What you should do: Reproduce word for word the line holding "sarmaya başladı. Bu durumda köy muhtarı ve" and all lines after it in the data, through the end, leaving out pictures.

Input material:

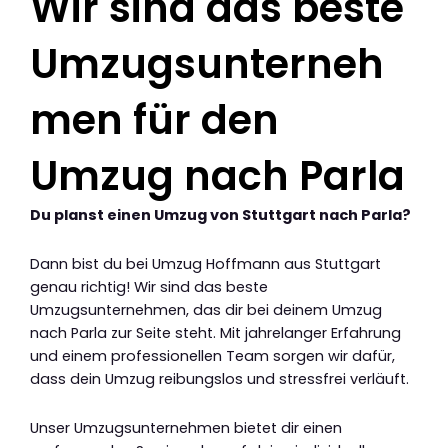
Wir sind das beste
Umzugsunterneh
men für den
Umzug nach Parla
Du planst einen Umzug von Stuttgart nach Parla?
Dann bist du bei Umzug Hoffmann aus Stuttgart
genau richtig! Wir sind das beste
Umzugsunternehmen, das dir bei deinem Umzug
nach Parla zur Seite steht. Mit jahrelanger Erfahrung
und einem professionellen Team sorgen wir dafür,
dass dein Umzug reibungslos und stressfrei verläuft.
Unser Umzugsunternehmen bietet dir einen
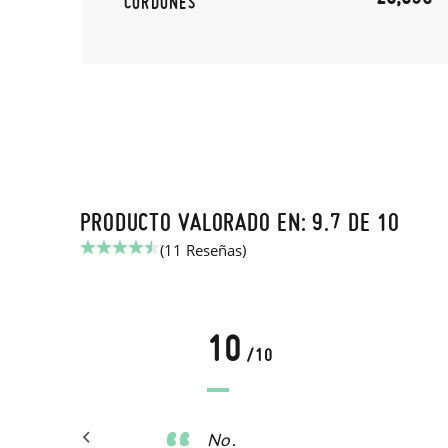
CORDONES
PRODUCTO VALORADO EN: 9.7 DE 10
(11 Reseñas)
10
/10
No .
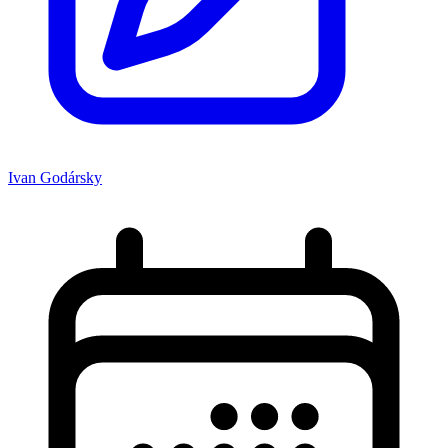
Ivan Godársky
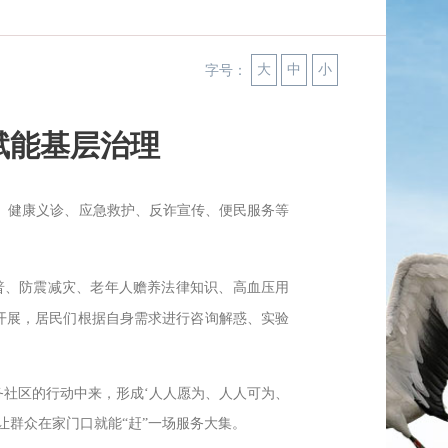
大
中
小
字号：
赋能基层治理
、健康义诊、应急救护、反诈宣传、便民服务等
普、防震减灾、老年人赡养法律知识、高血压用
开展，居民们根据自身需求进行咨询解惑、实验
务社区的行动中来，形成‘人人愿为、人人可为、
让群众在家门口就能“赶”一场服务大集。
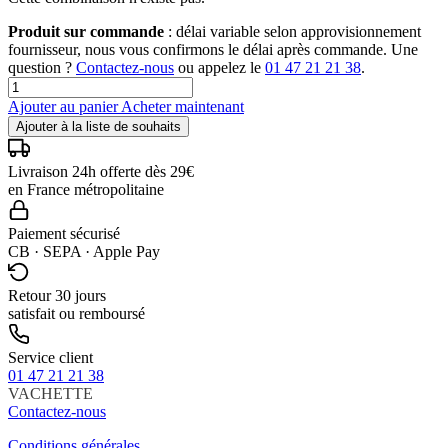
Produit sur commande
: délai variable selon approvisionnement
fournisseur, nous vous confirmons le délai après commande. Une
question ?
Contactez-nous
ou appelez le
01 47 21 21 38
.
Ajouter au panier
Acheter maintenant
Ajouter à la liste de souhaits
Livraison 24h offerte dès 29€
en France métropolitaine
Paiement sécurisé
CB · SEPA · Apple Pay
Retour 30 jours
satisfait ou remboursé
Service client
01 47 21 21 38
VACHETTE
Contactez-nous
Conditions générales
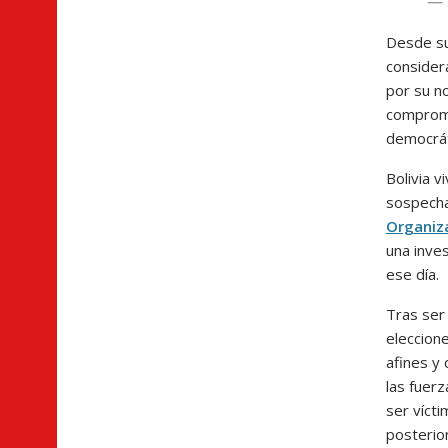
— 
Desde su
considera
por su n
compromi
democráti
Bolivia v
sospecha
Organiz
una inve
ese día.
Tras ser
eleccion
afines y
las fuerz
ser víct
posterior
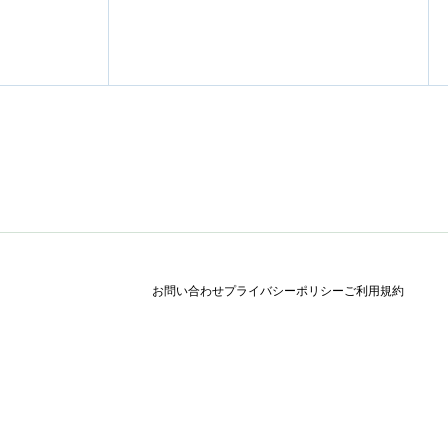
お問い合わせ
プライバシーポリシー
ご利用規約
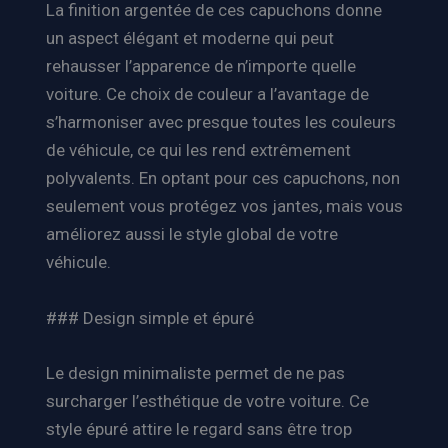
La finition argentée de ces capuchons donne
un aspect élégant et moderne qui peut
rehausser l’apparence de n’importe quelle
voiture. Ce choix de couleur a l’avantage de
s’harmoniser avec presque toutes les couleurs
de véhicule, ce qui les rend extrêmement
polyvalents. En optant pour ces capuchons, non
seulement vous protégez vos jantes, mais vous
améliorez aussi le style global de votre
véhicule.
### Design simple et épuré
Le design minimaliste permet de ne pas
surcharger l’esthétique de votre voiture. Ce
style épuré attire le regard sans être trop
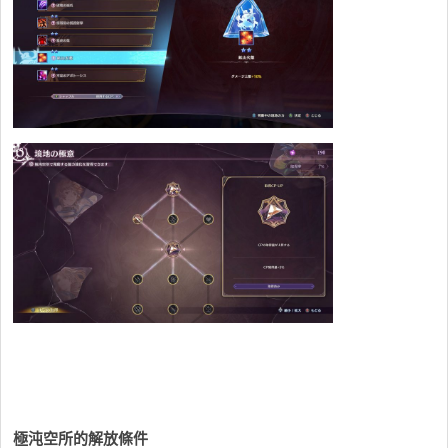
極沌空所的解放條件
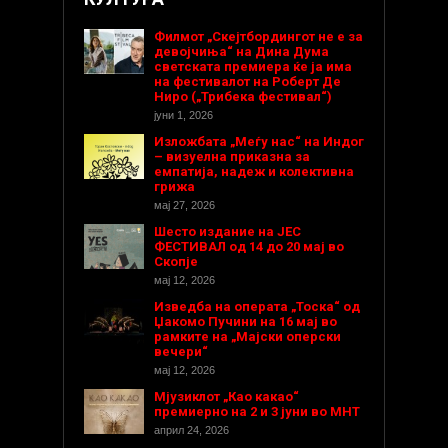
Филмот „Скејтбордингот не е за
девојчиња“ на Дина Дума
светската премиера ќе ја има
на фестивалот на Роберт Де
Ниро („Трибека фестивал“)
јуни 1, 2026
Изложбата „Меѓу нас“ на Индог
– визуелна приказна за
емпатија, надеж и колективна
грижа
мај 27, 2026
Шесто издание на ЈЕС
ФЕСТИВАЛ од 14 до 20 мај во
Скопје
мај 12, 2026
Изведба на операта „Тоска“ од
Џакомо Пучини на 16 мај во
рамките на „Мајски оперски
вечери“
мај 12, 2026
Мјузиклот „Као какао“
премиерно на 2 и 3 јуни во МНТ
април 24, 2026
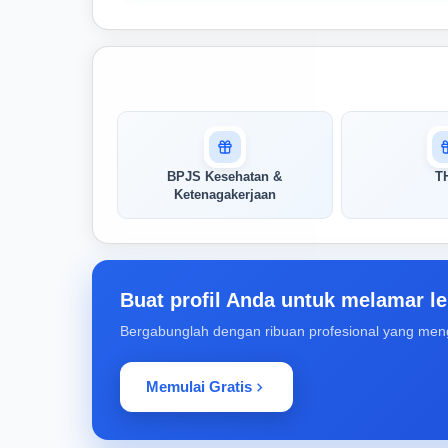
Masuk untuk melihat skor
pertandingan AI Anda
AI kami menganalisis profil Anda dan
BPJS Kesehatan &
T
menunjukkan seberapa cocok keahlian
Ketenagakerjaan
Anda dengan peran ini
Buka Kunci Skor Pertandingan
Saya
Buat profil Anda untuk melamar le
Bergabunglah dengan ribuan profesional yang men
Memulai Gratis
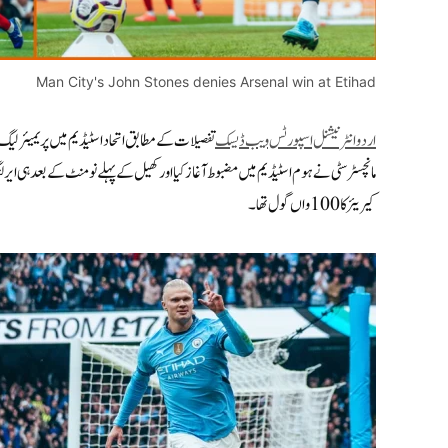
Man City's John Stones denies Arsenal win at Etihad
اردو انٹرنیشنل اسپورٹس ویب ڈیسک
تفصیلات کے مطابق اتحاد اسٹیڈیم میں پریمیئر لیگ ک
کیریئر کا 100 واں گول تھا۔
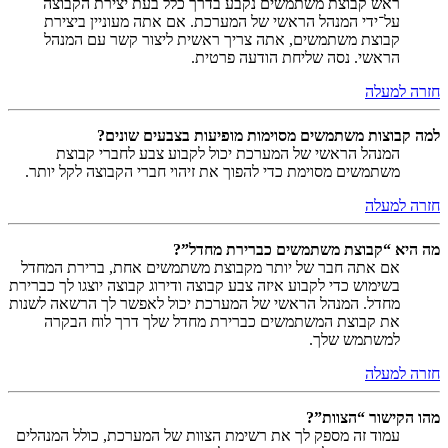
ראש קבוצת משתמשים נקבע בדרך כלל בעת יצירת הקבוצה
על־ידי המנהל הראשי של המערכת. אם אתה מעוניין ביצירת
קבוצת משתמשים, אתה צריך ראשית ליצור קשר עם המנהל
הראשי. נסה שליחת הודעה פרטית.
חזרה למעלה
למה קבוצות משתמשים מסוימות מופיעות בצבעים שונים?
המנהל הראשי של המערכת יכול לקבוע צבע לחברי קבוצת
משתמשים מסוימת כדי להפוך את זיהוי חברי הקבוצה לקל יותר.
חזרה למעלה
מה היא “קבוצת משתמשים כברירת מחדל”?
אם אתה חבר של יותר מקבוצת משתמשים אחת, ברירת המחדל
בשימוש כדי לקבוע איזה צבע קבוצה ודירוג קבוצה יוצגו לך כברירת
מחדל. המנהל הראשי של המערכת יכול לאפשר לך הרשאה לשנות
את קבוצת המשתמשים כברירת מחדל שלך דרך לוח הבקרה
למשתמש שלך.
חזרה למעלה
מהו הקישור “הצוות”?
עמוד זה מספק לך את רשימת הצוות של המערכת, כולל המנהלים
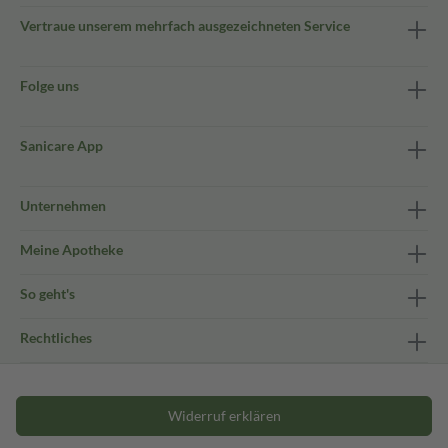
Vertraue unserem mehrfach ausgezeichneten Service
Folge uns
Sanicare App
Unternehmen
Meine Apotheke
So geht's
Rechtliches
Widerruf erklären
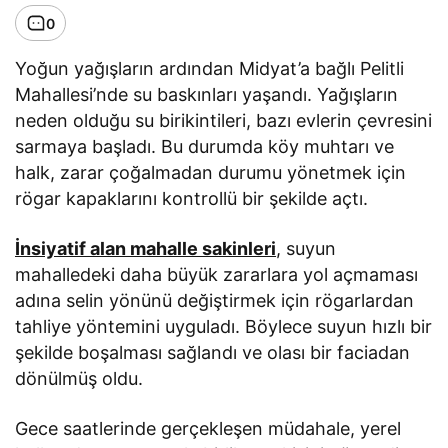
0
Yoğun yağışların ardından Midyat’a bağlı Pelitli
Mahallesi’nde su baskınları yaşandı. Yağışların
neden olduğu su birikintileri, bazı evlerin çevresini
sarmaya başladı. Bu durumda köy muhtarı ve
halk, zarar çoğalmadan durumu yönetmek için
rögar kapaklarını kontrollü bir şekilde açtı.
İnsiyatif alan mahalle sakinleri
, suyun
mahalledeki daha büyük zararlara yol açmaması
adına selin yönünü değiştirmek için rögarlardan
tahliye yöntemini uyguladı. Böylece suyun hızlı bir
şekilde boşalması sağlandı ve olası bir faciadan
dönülmüş oldu.
Gece saatlerinde gerçekleşen müdahale, yerel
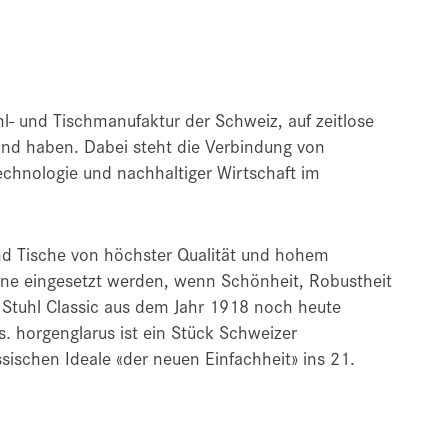
hl- und Tischmanufaktur der Schweiz, auf zeitlose
and haben. Dabei steht die Verbindung von
chnologie und nachhaltiger Wirtschaft im
nd Tische von höchster Qualität und hohem
erne eingesetzt werden, wenn Schönheit, Robustheit
r Stuhl Classic aus dem Jahr 1918 noch heute
s. horgenglarus ist ein Stück Schweizer
ssischen Ideale «der neuen Einfachheit» ins 21.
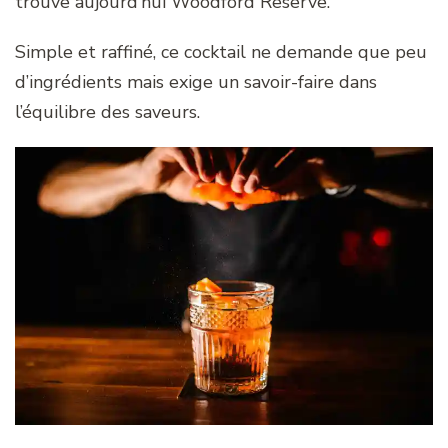
trouve aujourd’hui Woodford Reserve.
Simple et raffiné, ce cocktail ne demande que peu
d’ingrédients mais exige un savoir-faire dans
l’équilibre des saveurs.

Result below:
sarmaya başladı. Bu durumda köy muhtarı ve
halk, zarar çoğalmadan durumu yönetmek için
rögar kapaklarını kontrollü bir şekilde açtı.
İnsiyatif alan mahalle sakinleri
, suyun
mahalledeki daha büyük zararlara yol açmaması
adına selin yönünü değiştirmek için rögarlardan
tahliye yöntemini uyguladı. Böylece suyun hızlı bir
şekilde boşalması sağlandı ve olası bir faciadan
dönülmüş oldu.
Gece saatlerinde gerçekleşen müdahale, yerel
hl- und Tischmanufaktur der Schweiz, auf zeitlose
and haben. Dabei steht die Verbindung von
chnologie und nachhaltiger Wirtschaft im
nd Tische von höchster Qualität und hohem
erne eingesetzt werden, wenn Schönheit, Robustheit
r Stuhl Classic aus dem Jahr 1918 noch heute
s. horgenglarus ist ein Stück Schweizer
ssischen Ideale «der neuen Einfachheit» ins 21.
trouve aujourd’hui Woodford Reserve.
Simple et raffiné, ce cocktail ne demande que peu
d’ingrédients mais exige un savoir-faire dans
l’équilibre des saveurs.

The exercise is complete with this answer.